◆ **PROBLEM STATEMENT**:
Looking through the listing that follows, count the lines that contain "CROSS" and give only that number.

━━━ DATASET EXCERPTS ━━━

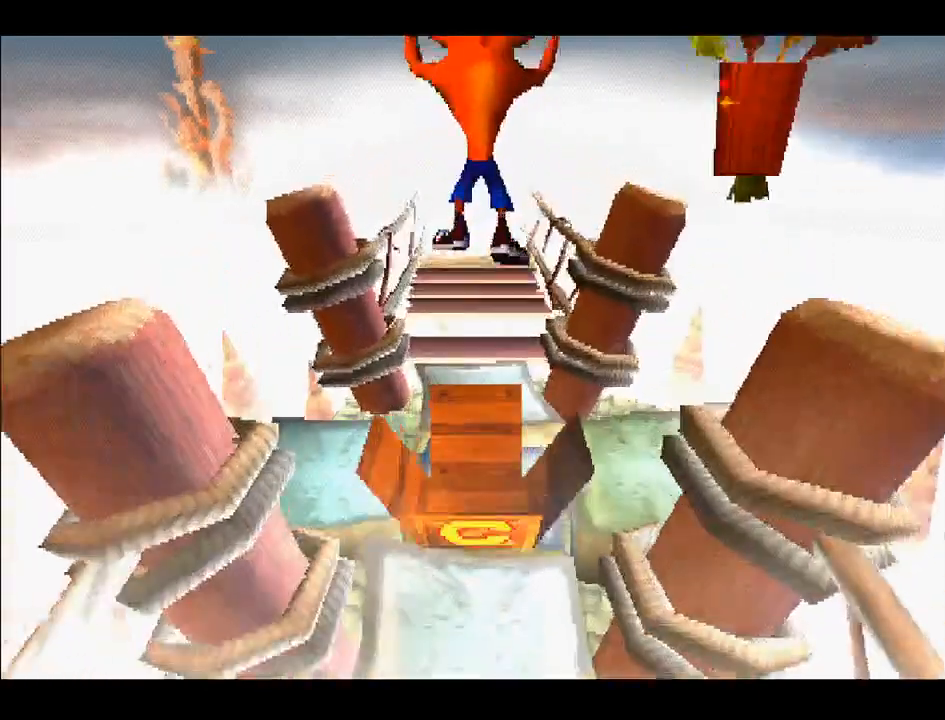
{"buttons": ["DPAD_UP"], "right_stick": "center", "events": [[67, "DPAD_DOWN", "down"], [267, "DPAD_DOWN", "up"], [433, "DPAD_UP", "down"]]}
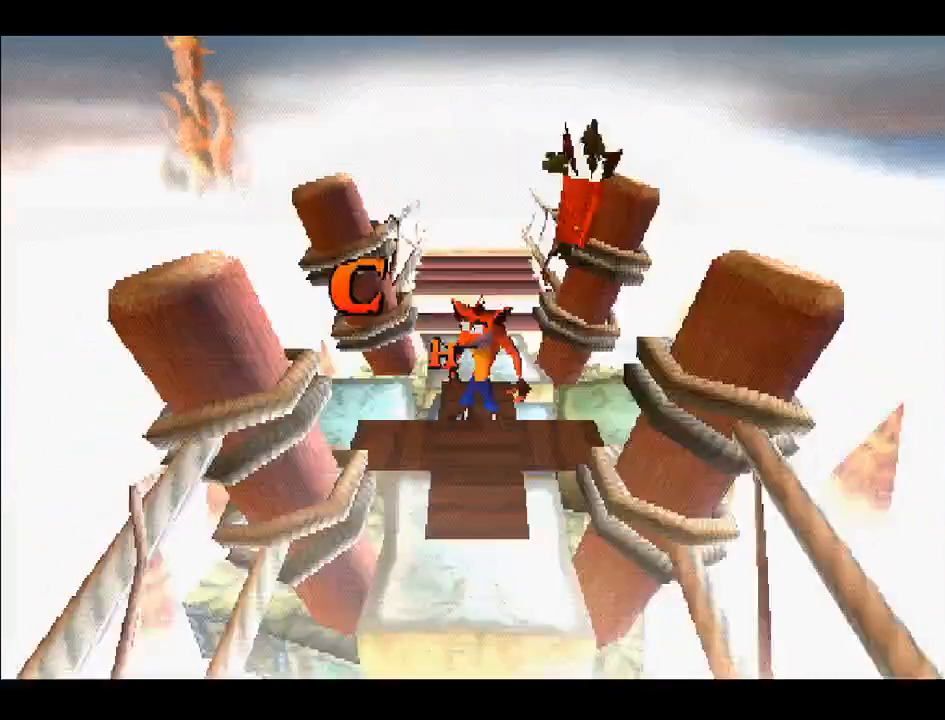
{"buttons": ["DPAD_UP"], "right_stick": "center", "events": []}
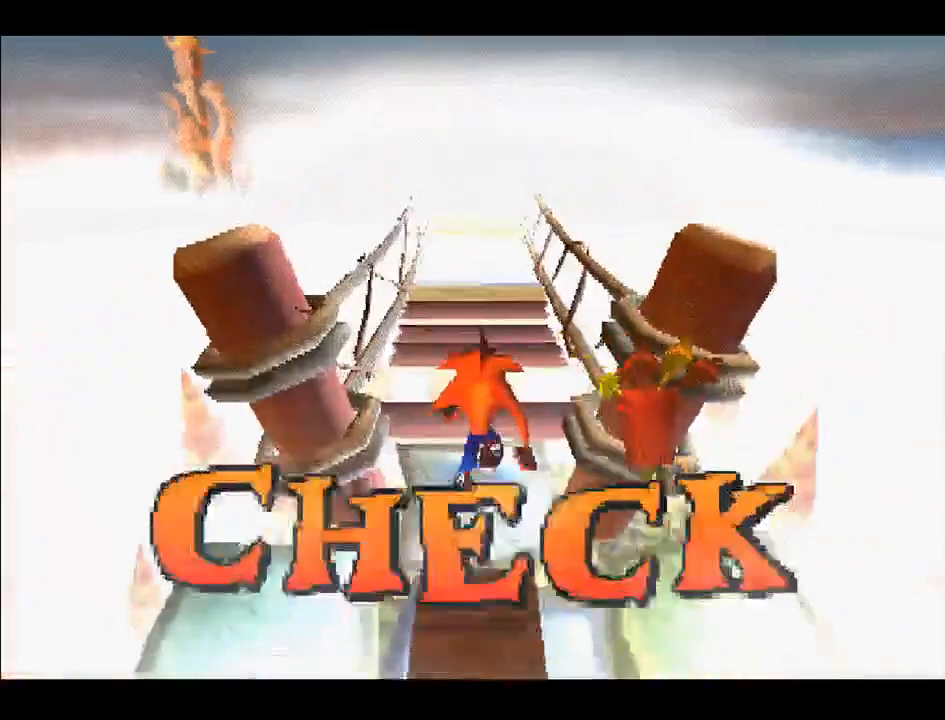
{"buttons": ["DPAD_UP"], "right_stick": "center", "events": [[150, "CROSS", "down"], [433, "CROSS", "up"]]}
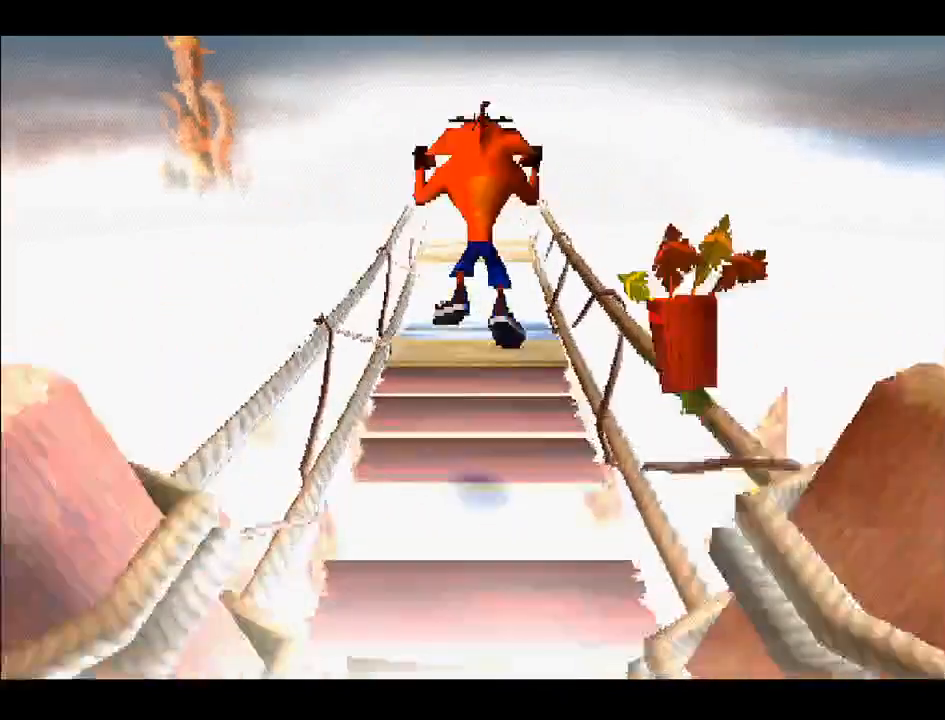
{"buttons": ["DPAD_UP"], "right_stick": "center", "events": []}
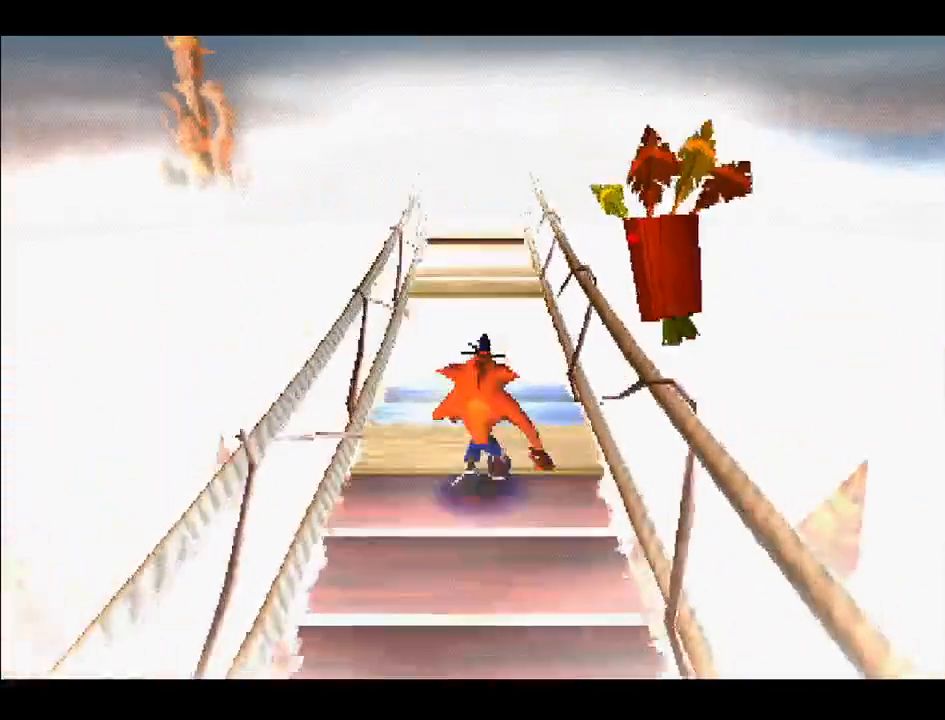
{"buttons": ["CROSS", "DPAD_UP"], "right_stick": "center", "events": [[350, "CROSS", "down"]]}
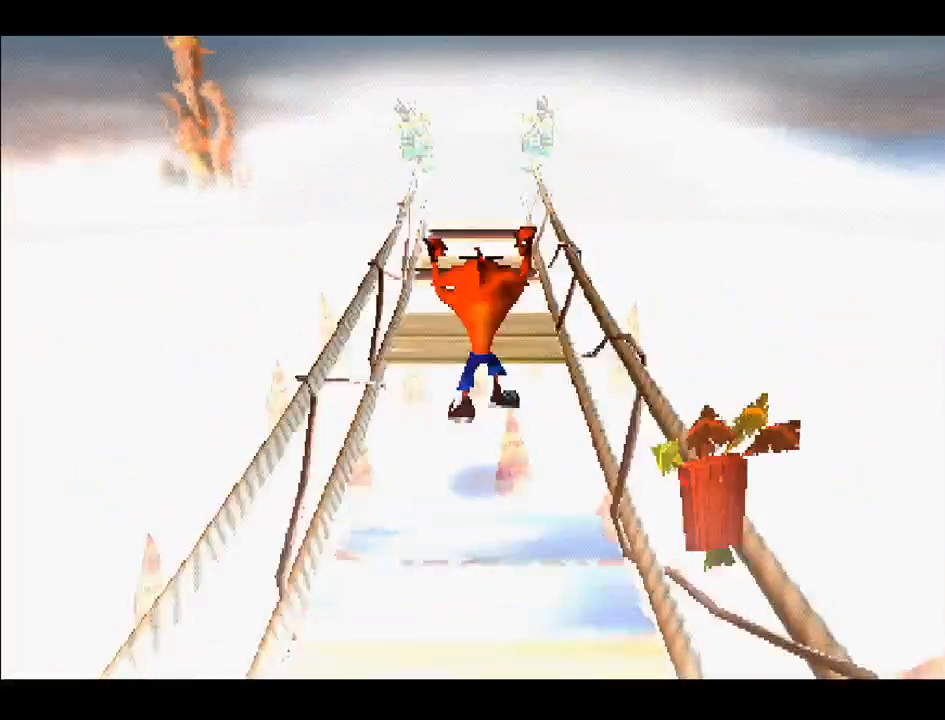
{"buttons": ["DPAD_UP"], "right_stick": "center", "events": [[250, "CROSS", "up"]]}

━━━

◆ **THE COMPLETED TASK**:
3